14. Governing Law and Disputes
14.1 This Agreement is governed by and construed in accordance with the laws of the Republic of Ireland.
14.2 Any dispute arising out of or in connection with this Agreement shall first be referred to Flying Tumbler's management for resolution. If a dispute cannot be resolved amicably within 30 days, either party may refer the matter to the courts of Ireland, which shall have exclusive jurisdiction.
14.3 Nothing in this clause prevents either party from seeking emergency injunctive or other equitable relief in any appropriate jurisdiction.
15. General
15.1 Entire Agreement. This Agreement constitutes the entire agreement between the Participant and Flying Tumbler in relation to the Programme and supersedes all prior representations, discussions, or agreements.
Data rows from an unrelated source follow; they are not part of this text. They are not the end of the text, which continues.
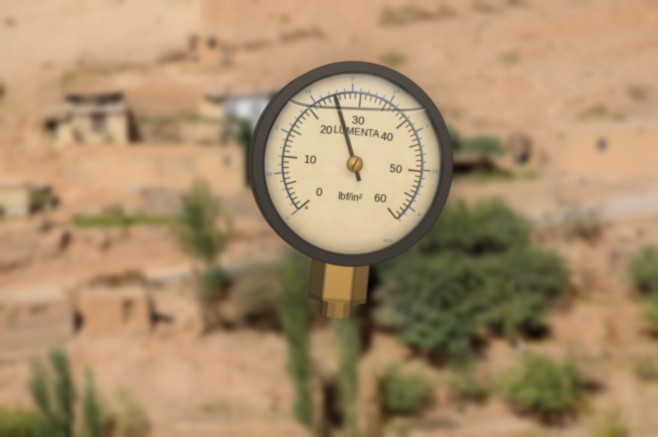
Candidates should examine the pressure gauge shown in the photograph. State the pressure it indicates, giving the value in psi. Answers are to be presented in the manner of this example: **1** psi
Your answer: **25** psi
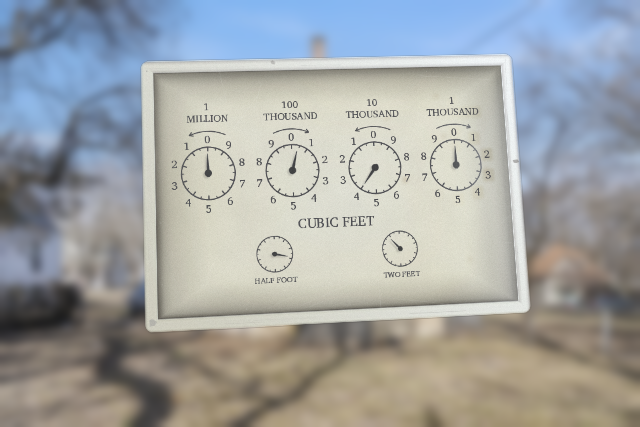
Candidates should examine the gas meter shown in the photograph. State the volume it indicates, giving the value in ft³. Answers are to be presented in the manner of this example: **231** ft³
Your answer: **4000** ft³
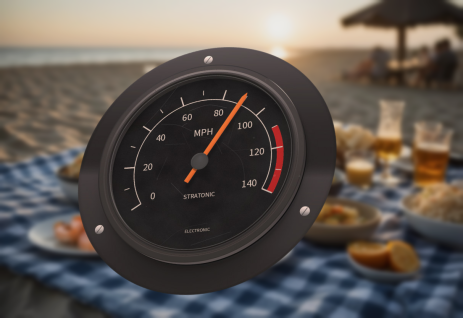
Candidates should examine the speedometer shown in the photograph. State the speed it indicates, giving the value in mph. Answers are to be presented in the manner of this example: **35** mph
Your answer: **90** mph
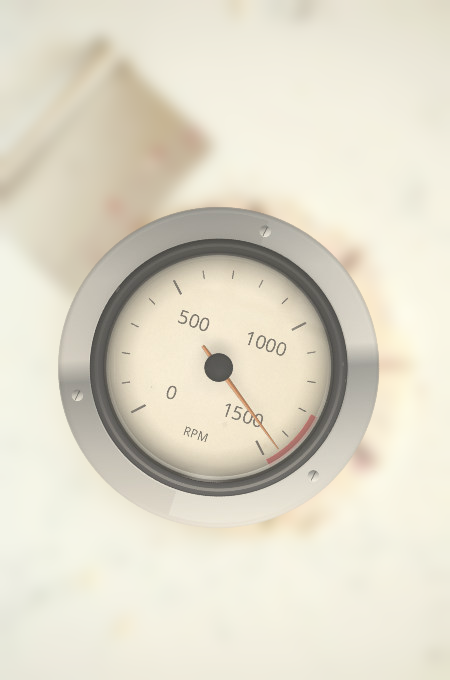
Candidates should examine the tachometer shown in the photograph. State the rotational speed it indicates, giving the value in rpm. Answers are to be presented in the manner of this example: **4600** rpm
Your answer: **1450** rpm
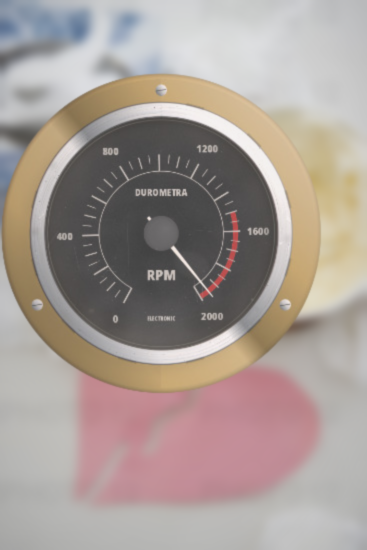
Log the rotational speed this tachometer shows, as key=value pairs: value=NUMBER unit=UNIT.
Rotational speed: value=1950 unit=rpm
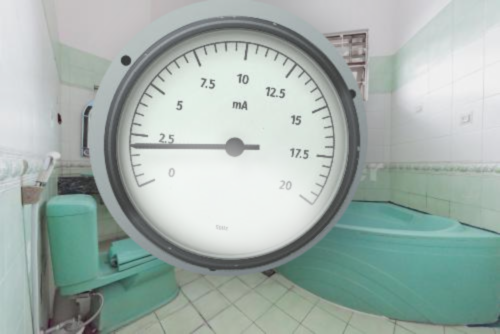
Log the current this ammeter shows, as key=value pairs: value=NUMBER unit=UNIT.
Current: value=2 unit=mA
15.2 Severability. If any provision of this Agreement is found to be invalid or unenforceable, it shall be modified to the minimum extent necessary to make it valid. The remaining provisions shall continue in full force.
15.3 Waiver. No failure or delay by Flying Tumbler in exercising any right under this Agreement shall constitute a waiver of that right.
15.4 Notices. Notices to Flying Tumbler should be sent to casks@flyingtumbler.com. Notices to the Participant will be sent to the email address provided at the time of purchase.
15.5 Variation. Flying Tumbler may update these Terms & Conditions from time to time. The version applicable to a Participant's purchase is the version in force at the date of that purchase, except where a change is required by law.